'''

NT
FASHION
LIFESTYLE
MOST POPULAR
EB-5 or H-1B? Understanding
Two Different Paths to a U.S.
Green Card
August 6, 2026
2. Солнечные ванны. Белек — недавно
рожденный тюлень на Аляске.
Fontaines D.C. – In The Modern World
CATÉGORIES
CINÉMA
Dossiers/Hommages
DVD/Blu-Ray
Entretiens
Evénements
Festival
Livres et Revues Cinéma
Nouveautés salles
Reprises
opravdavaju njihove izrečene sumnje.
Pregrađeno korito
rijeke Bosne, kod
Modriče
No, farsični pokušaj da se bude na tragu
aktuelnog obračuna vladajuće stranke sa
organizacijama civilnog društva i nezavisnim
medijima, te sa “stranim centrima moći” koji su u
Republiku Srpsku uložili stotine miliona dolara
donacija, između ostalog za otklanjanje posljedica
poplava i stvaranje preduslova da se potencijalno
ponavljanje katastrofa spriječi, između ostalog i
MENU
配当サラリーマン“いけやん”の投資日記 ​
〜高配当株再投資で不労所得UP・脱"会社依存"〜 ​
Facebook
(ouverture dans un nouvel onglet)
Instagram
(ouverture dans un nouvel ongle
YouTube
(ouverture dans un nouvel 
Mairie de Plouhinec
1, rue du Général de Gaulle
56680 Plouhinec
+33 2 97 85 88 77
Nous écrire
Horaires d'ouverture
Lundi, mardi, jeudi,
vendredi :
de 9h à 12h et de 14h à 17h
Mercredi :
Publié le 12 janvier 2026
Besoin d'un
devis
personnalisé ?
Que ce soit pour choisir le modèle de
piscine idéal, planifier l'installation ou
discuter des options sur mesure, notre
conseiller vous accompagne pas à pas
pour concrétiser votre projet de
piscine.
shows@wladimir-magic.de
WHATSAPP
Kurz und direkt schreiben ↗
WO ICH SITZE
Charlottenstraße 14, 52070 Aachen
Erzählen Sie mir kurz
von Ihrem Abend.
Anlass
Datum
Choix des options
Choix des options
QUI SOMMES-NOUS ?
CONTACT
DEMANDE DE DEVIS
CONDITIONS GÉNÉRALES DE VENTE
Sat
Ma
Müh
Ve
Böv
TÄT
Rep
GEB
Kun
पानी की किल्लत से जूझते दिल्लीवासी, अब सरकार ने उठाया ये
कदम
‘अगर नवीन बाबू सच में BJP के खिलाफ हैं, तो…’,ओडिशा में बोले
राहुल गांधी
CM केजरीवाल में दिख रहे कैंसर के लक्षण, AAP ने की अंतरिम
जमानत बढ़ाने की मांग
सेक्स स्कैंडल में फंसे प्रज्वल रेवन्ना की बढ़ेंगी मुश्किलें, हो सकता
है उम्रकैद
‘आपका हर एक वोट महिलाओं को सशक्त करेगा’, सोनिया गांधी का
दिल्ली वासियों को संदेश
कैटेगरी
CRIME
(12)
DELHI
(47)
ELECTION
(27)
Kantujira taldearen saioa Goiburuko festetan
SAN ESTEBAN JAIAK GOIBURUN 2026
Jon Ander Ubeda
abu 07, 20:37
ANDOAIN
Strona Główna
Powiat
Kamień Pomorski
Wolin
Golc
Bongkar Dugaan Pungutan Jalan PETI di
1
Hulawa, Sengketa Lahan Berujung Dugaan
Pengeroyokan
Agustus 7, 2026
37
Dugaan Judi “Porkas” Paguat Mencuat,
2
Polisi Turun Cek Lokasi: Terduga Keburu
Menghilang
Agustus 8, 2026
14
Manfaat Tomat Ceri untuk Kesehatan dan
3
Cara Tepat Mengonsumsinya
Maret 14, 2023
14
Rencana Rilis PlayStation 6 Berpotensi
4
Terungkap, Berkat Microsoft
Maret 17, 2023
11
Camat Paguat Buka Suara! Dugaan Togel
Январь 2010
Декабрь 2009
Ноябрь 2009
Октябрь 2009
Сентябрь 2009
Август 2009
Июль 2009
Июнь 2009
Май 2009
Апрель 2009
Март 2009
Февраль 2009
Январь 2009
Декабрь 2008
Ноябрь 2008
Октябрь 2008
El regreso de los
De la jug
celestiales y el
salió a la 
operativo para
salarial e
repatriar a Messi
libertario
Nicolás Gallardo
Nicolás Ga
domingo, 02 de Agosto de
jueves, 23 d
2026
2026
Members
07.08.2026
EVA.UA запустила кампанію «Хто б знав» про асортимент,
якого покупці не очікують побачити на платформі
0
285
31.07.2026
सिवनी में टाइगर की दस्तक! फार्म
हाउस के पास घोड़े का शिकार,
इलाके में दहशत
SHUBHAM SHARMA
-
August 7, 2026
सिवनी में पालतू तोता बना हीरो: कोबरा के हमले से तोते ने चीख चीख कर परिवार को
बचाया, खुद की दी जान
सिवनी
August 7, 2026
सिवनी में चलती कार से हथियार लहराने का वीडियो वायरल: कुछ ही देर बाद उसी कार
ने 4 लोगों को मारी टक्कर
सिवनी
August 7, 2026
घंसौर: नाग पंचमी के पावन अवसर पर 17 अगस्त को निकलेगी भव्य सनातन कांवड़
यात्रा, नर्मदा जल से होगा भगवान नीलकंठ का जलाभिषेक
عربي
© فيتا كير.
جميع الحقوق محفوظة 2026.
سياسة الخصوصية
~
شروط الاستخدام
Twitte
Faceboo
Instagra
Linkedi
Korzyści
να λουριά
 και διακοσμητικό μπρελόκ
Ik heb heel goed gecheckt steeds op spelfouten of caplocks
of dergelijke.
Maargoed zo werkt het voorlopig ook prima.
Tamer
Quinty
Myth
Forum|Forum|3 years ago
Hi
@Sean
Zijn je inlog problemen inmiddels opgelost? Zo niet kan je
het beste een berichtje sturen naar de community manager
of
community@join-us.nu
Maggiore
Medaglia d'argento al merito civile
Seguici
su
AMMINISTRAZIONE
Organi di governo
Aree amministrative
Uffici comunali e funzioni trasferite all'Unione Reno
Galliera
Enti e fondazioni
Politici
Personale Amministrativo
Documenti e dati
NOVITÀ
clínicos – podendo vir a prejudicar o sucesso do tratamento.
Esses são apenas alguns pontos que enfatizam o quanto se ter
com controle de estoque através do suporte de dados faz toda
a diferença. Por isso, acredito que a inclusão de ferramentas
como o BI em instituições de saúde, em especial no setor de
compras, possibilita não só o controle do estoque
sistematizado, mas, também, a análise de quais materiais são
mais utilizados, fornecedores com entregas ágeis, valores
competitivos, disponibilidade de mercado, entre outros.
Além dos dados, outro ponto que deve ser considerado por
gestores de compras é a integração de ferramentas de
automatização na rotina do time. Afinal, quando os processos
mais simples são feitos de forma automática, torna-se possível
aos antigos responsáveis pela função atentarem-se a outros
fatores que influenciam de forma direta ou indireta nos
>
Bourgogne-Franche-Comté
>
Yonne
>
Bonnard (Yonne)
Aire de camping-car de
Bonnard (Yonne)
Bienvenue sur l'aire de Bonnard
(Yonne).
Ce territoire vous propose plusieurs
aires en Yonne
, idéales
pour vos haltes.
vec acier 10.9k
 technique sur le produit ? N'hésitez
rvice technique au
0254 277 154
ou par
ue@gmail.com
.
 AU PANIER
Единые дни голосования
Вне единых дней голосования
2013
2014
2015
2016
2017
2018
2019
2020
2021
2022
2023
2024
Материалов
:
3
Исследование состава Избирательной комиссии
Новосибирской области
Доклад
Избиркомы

'''

• [Task item] Quote, without any change, each line from the one that contains "0254 277 154" through the end of the material.

• [Reply to the task]
0254 277 154
ou par
ue@gmail.com
.
 AU PANIER
Единые дни голосования
Вне единых дней голосования
2013
2014
2015
2016
2017
2018
2019
2020
2021
2022
2023
2024
Материалов
:
3
Исследование состава Избирательной комиссии
Новосибирской области
Доклад
Избиркомы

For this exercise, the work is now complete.